– Ваши маски. Святой Дионис Бромий. Святой Дионис Бромий.
Диагору не пришлось долго разглядывать ту, что досталась ему. Она была похожа на маску хоревтов в трагедиях: она выражала радость или безумие, а снизу была ручка, сделанная из той же глины, что и все остальное. Он не разобрал, мужское или женское то было лицо. Весила она довольно много. Он взял маску за ручку, поднял ее и оглядел вес вокруг сквозь загадочные отверстия для глаз. Когда он выдохнул, пар заволок ему глаза.
Существо (то самое, которое вручило им маски и род которого, на взгляд Диагора, нерешительно колебался в волнующем хороводе обоих полов при каждом жесте и каждом слове) отодвинуло занавеси и пропустило их внутрь.
– Осторожно. Здесь ступени, – сказал Гераклес.
Пещера была настолько закрытой, что наводила на мысль о первом материнском покое зачинающейся жизни. Стены менструировали красными жемчужинами, а нос забивал пронзительный запах дыма и благовоний. В глубине возвышалась не очень большая деревянная сцена, на которой стояли рапсод и музыканты. Публика толпилась на жалком клочке: неопределенные, раскачивающие головами тени, касавшиеся плеча соседа свободной от маски рукой. В центре выделялся треножник с позолоченным котелком. Гераклес с Диагором встали в последнем ряду и принялись ждать. Философ предположил, что в тряпье факелов и в угли свисавших с потолка курильниц добавлены красящие травы, потому что из них исходили невиданные языки оттенка огненно-красного румянца.
– Что это? – спросил он. – Еще один тайный театр?
– Нет. Это обряды, – ответил Гераклес сквозь маску. – Но не Священные мистерии, а другие. В Афинах их полно.
Внезапно в пространстве между глазными отверстиями маски Диагора показалась рука: она предлагала ему маленький кратер, наполненный темной жидкостью. Он повернул маску, пока не увидел перед собой другую. Красный воздух не позволял описать ее цвет, но вид ее с длиннейшим носом старой ведьмы был ужасен; по краям ее изливались чудесные образчики волос. Мужчина ли, женщина ли, фигура была одета в легчайшую тунику, подобную тем, что используют куртизанки на распутных вечеринках, желая возбудить гостей, но опять же – пол ее был невероятно умело скрыт.
Диагор почувствовал, что Гераклес толкнул его локоть.
– Прими то, что предлагают.
Диагор взял кратер, и фигура испарилась через входную дверь, на минуту молниеносно обнажив перед этим свою истинную природу, ибо туника была раскрыта по бокам. Но кровоточащий свет не позволил полностью рассеять сомнения: что это висело? Высокий живот? Низкая грудь? Разгадыватель взял другой кратер.
– Когда настанет момент, – пояснил он, – притворись, что пьешь, но даже не вздумай этого делать.
Музыка резко прекратилась, и публика начала делиться на две группы, располагаясь вдоль боковых стен и освобождая центральный проход. Слышалось покашливание, хриплый смех и тихие обрывки слов. На сцене остался лишь покрасневший абрис рапсода, ибо музыканты ушли. В то же время, словно воскрешенный чернокнижником мертвец, поднялся зловонный пар, и Диагору пришлось силой подавить внезапное желание сбежать из этого подвала и вдохнуть снаружи свежего воздуха: он смутно догадался, что зловоние тянулось из котелка, от разномастного его содержимого. Было ясно, что, когда люди расступились, гниль начала беспрепятственно распространять свой аромат.

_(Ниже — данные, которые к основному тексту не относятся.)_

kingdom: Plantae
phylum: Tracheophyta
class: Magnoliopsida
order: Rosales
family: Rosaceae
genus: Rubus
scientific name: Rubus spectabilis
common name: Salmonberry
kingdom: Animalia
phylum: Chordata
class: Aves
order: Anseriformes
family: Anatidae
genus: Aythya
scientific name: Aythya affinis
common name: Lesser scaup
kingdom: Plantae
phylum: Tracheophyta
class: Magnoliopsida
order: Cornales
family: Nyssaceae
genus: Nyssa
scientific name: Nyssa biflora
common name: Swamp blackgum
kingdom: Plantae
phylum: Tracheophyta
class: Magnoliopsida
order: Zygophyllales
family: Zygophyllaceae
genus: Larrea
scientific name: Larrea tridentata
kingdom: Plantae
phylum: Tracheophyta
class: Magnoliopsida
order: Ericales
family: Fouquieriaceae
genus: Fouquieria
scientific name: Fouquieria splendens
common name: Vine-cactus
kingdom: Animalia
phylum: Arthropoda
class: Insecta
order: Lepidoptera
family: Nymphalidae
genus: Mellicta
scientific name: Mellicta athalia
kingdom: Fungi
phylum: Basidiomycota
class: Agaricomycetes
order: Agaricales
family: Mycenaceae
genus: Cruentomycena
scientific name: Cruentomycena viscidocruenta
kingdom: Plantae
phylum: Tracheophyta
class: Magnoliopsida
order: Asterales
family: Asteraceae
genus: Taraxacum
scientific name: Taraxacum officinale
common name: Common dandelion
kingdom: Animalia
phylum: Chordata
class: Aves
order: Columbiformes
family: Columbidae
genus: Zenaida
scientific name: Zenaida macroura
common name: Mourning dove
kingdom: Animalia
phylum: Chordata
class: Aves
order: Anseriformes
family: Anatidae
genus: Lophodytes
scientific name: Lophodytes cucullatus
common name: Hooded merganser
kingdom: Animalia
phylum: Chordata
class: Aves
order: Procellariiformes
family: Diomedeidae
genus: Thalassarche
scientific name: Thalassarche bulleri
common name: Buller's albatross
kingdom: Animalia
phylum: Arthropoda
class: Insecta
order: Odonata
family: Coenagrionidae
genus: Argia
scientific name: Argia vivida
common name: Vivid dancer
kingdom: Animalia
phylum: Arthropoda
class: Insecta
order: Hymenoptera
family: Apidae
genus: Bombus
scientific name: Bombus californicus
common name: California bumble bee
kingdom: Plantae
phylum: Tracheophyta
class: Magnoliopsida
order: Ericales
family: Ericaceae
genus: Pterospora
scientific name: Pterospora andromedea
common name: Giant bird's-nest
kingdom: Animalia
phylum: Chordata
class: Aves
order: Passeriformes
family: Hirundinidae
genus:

Тогда из-за занавесей у входа потянулась толпа невообразимых фигур.
Сначала в глаза бросалась их абсолютная нагота. Потом изгибы силуэтов наводили на мысль о женщинах. Они передвигались на четвереньках, и головы их были покрыты экзотическими масками. У одних грудь плясала больше, у других меньше. Тела одних больше отвечали канону эфебов, тела других – меньше. Одни из них ловко ползли, полные грации и гибкие, как тростник, другие были тучны и неуклюжи. Наиболее заметные части тела – спины и ягодицы – являли разные оттенки красоты, возраста и свежести. Но все они ползли нагишом, на четвереньках, хрюкая и ворча, как свиньи в период течки. Публика подгоняла их громкими криками. «Откуда они взялись?» – подумал Диагор. И тогда вспомнил о туннеле, уходящем из маленькой прихожей влево.
Они продвигались свиной головой: одна впереди, две за ней и так до четырех, больше тел в ряд в проходе не помещалось, так что это невиданное стадо в начале напоминало конец живого копья. Достигнув треножника, нагой поток разделился и окружил его.